Sebenarnya masih banyak yang perlu diulas, termasuk bagaimana delik penyebaran ajaran komunisme bisa menimpa seorang petani lulusan Madrasah Tsnawiyah seperti Budi Pego di Banyuwangi dan kasus-kasus kriminalisasi yang menimpa petani, nelayan dan para buruh yang tidak mau tunduk melayani kehendak kekuasaan ataupun para tuan kaya, termasuk yang menimpa Pak Darno dan Dian Purnomo di Surabaya, Mashuri, Dwi dan Sagung di Tuban, dan lain-lain.

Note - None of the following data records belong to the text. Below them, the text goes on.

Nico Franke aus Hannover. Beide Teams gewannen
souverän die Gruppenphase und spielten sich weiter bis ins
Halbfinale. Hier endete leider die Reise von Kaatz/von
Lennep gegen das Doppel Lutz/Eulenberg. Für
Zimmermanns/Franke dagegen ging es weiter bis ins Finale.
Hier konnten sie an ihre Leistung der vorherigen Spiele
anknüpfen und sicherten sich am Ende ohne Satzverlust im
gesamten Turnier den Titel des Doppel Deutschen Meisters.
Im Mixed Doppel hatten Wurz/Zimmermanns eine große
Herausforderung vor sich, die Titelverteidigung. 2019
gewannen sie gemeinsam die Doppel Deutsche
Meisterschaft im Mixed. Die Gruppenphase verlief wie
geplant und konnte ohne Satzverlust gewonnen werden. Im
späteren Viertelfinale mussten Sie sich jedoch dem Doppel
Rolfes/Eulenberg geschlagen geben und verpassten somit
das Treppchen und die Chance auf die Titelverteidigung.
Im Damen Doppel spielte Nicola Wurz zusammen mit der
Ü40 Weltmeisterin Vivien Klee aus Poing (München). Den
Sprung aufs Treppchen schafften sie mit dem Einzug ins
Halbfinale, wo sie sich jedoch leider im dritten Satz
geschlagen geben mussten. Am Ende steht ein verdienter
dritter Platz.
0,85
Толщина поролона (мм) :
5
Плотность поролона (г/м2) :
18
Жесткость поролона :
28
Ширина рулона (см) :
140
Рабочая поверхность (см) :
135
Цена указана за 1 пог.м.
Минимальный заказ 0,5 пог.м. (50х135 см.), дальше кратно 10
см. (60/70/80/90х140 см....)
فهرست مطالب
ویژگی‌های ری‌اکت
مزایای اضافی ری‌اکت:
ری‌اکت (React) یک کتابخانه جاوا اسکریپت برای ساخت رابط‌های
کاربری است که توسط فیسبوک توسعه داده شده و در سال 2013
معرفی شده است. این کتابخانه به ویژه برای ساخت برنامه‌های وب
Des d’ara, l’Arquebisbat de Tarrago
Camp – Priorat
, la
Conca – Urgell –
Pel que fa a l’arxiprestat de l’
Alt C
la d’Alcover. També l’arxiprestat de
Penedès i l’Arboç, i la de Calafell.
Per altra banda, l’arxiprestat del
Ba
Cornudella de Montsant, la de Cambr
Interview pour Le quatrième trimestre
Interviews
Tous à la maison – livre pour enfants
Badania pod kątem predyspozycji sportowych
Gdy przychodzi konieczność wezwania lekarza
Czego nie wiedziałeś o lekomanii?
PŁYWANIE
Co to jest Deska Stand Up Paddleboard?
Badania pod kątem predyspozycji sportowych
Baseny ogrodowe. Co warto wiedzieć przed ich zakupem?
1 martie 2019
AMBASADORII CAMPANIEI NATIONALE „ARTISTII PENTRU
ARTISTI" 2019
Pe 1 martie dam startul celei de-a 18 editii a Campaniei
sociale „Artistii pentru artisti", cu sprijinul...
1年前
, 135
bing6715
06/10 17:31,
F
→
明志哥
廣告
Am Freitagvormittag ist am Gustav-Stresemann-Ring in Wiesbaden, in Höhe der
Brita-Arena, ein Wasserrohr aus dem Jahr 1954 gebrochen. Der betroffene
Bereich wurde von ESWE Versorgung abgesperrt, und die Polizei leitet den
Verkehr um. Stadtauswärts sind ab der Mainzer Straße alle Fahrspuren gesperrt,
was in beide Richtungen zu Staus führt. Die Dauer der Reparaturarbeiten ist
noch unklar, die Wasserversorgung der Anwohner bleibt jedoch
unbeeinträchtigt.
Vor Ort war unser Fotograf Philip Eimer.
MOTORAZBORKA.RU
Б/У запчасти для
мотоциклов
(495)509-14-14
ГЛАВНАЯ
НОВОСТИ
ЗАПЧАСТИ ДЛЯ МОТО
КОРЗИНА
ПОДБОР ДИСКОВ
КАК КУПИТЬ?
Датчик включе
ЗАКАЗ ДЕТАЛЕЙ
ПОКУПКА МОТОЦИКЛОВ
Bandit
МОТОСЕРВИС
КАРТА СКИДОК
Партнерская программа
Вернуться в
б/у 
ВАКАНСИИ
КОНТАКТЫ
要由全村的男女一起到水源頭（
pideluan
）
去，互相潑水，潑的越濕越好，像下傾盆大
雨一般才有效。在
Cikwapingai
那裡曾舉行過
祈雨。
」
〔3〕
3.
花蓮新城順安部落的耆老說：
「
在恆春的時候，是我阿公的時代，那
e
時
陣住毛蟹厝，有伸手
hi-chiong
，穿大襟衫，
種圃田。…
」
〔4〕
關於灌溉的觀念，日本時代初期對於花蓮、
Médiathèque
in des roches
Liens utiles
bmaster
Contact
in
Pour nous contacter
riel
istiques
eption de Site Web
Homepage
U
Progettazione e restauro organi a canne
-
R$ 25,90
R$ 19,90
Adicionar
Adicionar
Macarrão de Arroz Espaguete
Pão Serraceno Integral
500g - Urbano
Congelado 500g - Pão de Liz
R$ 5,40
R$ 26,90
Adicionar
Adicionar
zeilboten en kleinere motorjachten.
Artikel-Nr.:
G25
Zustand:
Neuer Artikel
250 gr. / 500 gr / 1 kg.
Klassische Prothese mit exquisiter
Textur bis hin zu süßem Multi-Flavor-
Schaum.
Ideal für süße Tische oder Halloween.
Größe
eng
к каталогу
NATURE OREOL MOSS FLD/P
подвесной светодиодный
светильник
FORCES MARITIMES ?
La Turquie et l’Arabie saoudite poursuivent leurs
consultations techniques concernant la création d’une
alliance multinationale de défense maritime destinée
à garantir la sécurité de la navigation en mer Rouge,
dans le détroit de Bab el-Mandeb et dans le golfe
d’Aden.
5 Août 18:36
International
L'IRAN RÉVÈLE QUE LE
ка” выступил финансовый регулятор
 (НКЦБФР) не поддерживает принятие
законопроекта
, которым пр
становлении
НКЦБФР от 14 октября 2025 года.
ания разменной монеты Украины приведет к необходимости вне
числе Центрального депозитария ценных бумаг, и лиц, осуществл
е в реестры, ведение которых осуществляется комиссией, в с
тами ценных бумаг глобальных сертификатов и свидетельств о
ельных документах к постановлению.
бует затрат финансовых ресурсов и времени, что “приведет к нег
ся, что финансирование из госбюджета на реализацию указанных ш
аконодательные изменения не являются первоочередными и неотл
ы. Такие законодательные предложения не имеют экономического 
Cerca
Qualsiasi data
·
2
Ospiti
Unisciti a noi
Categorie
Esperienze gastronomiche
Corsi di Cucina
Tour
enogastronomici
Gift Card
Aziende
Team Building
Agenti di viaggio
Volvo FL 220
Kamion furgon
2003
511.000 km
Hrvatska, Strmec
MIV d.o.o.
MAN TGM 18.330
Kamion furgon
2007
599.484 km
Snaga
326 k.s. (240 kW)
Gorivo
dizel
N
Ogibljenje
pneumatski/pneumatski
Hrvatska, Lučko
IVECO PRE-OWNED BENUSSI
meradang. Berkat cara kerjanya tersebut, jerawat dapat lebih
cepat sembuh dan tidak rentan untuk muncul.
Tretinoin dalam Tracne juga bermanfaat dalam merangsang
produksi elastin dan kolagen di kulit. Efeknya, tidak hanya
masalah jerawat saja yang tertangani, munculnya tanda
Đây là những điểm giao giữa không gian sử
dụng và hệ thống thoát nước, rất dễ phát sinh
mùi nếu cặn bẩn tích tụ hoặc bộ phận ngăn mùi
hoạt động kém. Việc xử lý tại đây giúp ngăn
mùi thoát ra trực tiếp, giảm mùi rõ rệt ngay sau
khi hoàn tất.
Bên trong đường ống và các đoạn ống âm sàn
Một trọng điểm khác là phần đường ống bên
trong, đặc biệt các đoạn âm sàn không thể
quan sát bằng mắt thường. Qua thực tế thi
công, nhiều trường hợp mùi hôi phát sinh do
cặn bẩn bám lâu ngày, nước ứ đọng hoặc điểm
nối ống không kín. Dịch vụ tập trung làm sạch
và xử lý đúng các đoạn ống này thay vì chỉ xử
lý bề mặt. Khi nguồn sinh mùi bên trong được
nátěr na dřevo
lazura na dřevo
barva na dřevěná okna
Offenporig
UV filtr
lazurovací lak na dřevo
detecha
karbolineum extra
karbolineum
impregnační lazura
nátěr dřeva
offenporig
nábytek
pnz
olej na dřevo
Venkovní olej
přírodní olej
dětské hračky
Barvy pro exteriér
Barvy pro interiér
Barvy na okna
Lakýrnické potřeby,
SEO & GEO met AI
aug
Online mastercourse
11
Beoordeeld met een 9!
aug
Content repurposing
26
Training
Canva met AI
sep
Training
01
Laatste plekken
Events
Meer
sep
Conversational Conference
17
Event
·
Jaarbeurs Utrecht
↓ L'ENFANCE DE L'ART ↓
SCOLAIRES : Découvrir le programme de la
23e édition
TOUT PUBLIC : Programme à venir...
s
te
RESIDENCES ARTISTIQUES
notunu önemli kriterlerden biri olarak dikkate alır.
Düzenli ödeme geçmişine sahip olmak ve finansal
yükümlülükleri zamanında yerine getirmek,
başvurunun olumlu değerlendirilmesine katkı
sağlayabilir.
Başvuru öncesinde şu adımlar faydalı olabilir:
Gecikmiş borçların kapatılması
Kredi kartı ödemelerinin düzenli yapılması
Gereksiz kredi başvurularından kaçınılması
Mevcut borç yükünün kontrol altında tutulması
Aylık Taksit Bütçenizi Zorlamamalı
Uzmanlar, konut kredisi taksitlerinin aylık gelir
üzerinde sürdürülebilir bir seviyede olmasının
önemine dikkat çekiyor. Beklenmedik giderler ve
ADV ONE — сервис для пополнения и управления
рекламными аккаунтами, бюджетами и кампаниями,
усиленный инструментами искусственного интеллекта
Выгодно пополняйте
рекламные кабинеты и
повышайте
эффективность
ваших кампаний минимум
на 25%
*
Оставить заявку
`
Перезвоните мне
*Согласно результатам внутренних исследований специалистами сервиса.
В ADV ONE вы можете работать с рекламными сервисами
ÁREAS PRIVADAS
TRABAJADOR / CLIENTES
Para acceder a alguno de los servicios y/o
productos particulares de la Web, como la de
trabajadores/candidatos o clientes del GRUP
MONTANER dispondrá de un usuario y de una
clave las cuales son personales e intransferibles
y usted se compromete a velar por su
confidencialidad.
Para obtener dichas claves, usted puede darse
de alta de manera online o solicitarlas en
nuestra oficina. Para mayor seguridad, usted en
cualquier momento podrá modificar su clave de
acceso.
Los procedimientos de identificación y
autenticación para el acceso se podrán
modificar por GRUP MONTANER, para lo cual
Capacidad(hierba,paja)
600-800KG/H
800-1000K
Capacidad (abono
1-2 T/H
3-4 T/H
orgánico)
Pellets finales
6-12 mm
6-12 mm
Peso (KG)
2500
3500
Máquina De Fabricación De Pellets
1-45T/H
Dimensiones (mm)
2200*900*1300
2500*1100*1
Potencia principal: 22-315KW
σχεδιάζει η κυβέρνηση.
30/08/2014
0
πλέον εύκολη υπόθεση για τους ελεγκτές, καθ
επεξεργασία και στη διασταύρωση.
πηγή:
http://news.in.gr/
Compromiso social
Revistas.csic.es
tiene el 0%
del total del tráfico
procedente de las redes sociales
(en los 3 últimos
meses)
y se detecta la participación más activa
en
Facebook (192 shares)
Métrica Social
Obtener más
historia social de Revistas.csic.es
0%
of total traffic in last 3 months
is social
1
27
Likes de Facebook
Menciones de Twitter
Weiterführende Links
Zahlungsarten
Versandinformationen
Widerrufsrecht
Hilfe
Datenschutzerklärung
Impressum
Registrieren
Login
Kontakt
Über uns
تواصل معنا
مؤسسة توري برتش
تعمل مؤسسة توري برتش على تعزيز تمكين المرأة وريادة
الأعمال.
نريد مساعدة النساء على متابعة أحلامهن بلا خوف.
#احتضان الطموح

Tapi anehnya pengadilan juga terkadang membuat putusan-putusan yang memang aneh, memperluas jangkauan hukum ke dalam area kepentingan kekuasaan politik dan ekonomi. Bagaimana misalnya orang yang tidak paham apa itu komunisme kok dihukum penjara dengan tuduhan menyebarkan ajaran komunisme, gara-gara orang itu menolak pertambangan emas yang mencemari lingkungan hidupnya? Bagaimana pula orang dihukum atas dasar keterangan saksi dari perusahaan yang bertentangan dengan keterangan banyak saksi dari masyarakat sendiri?

Hukum makin rusak, karena hukum dipakai untuk memuluskan kepentingan-kepentingan kekuasaan politik dan ekonomi. Ternyata republik ini adalah feodalisme yang dibungkus dengan kesan modernitas. Negara hanyalah alat orang-orang berkuasa secara politik atau ekonomi untuk meneguhkan dan menambah kekuasaan mereka dengan menjadikan rakyat sebagai tumbalnya.